After the Second World War, the area was partially used by the Free University of Berlin . With the closure of the West Berlin city estates , the remaining area of ​​the Dahlem domain was threatened with development. As a result, the citizens' initiative “Friends of the Dahlem Domain e. V. “, which successfully implemented the idea of ​​a folkloric open-air museum. The first chairman was Martin Quilisch.

The museum initially established itself through market festivals such as the “Harvest Festival” or the “Advent Markets” that spread across Berlin. In 1995 the sponsorship changed to the Stiftung Stadtmuseum Berlin. Today, the Dahlem Domain Foundation runs the open-air museum as an independent foundation under civil law. The museum has stimulating exhibitions on agricultural and nutritional issues. In the manor house you can see, among other things, a grocery store and a butcher's shop from the 1920s as well as a laboratory of the Imperial Health Department on the subject of “When consumer protection learned to walk”.

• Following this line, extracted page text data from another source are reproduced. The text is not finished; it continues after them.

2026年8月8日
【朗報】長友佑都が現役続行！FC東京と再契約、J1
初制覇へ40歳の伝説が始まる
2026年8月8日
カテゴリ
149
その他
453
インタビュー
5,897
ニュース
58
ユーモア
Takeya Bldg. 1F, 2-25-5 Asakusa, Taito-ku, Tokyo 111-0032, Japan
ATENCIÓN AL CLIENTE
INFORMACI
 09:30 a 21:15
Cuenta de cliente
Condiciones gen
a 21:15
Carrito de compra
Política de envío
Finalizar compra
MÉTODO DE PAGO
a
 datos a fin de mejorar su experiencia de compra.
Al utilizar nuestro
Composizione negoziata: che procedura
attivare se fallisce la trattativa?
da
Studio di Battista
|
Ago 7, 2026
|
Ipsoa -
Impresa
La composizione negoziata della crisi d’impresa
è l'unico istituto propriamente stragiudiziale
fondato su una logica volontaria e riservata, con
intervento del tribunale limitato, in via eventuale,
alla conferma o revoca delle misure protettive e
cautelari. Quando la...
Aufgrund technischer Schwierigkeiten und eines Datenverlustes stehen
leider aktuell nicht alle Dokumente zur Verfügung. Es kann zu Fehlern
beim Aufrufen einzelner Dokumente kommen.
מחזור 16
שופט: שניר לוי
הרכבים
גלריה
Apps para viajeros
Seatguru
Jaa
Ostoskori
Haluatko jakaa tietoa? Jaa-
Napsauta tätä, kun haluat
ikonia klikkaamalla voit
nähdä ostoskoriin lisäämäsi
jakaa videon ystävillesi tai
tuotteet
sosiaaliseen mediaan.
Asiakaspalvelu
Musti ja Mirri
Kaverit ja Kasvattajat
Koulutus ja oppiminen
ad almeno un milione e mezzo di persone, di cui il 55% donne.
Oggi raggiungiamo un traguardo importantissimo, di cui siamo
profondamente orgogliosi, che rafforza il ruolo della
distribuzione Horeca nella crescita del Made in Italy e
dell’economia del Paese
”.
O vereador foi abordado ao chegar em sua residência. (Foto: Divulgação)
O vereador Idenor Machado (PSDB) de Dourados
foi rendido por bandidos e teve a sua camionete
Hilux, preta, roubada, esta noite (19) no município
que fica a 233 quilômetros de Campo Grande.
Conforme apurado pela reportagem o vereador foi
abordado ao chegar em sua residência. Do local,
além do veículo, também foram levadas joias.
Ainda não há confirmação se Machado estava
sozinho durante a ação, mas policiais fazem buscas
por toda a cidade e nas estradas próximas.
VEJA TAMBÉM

In 2015, the museum was expanded significantly in a further historical building: in the culinarium, numerous aspects of eating habits and their development from 1850 to the present are presented under the motto “From the field to the plate”. On three floors the visitor will find hundreds of exhibits, various media and numerous hands-on stations. The top floor of the culinarium is specially designed for children. The exhibition has received several awards.

The estate is a recognized organic farm and Germany's only farm with a subway connection. This is the Dahlem-Dorf station on the U3 line .

Awards

See also

Web links

Commons : Domain Dahlem  - album with pictures, videos and audio files

Individual evidence

  1. Historical Buildings . Retrieved April 27, 2017.
  2. Thorsten Scheer, Josef Paul Kleihues , Paul Kahlfeldt (eds.): City of Architecture of the City - Building in Berlin 1900-2000 . Attachment tape (large format). Nicolai, Berlin 2000, ISBN 3-87584-017-8 , pp. 57 (boundaries of the domain and development plan; 1909).
  3. UN Decade Project ( Memento from August 9, 2014 in the Internet Archive ), accessed on August 8, 2014.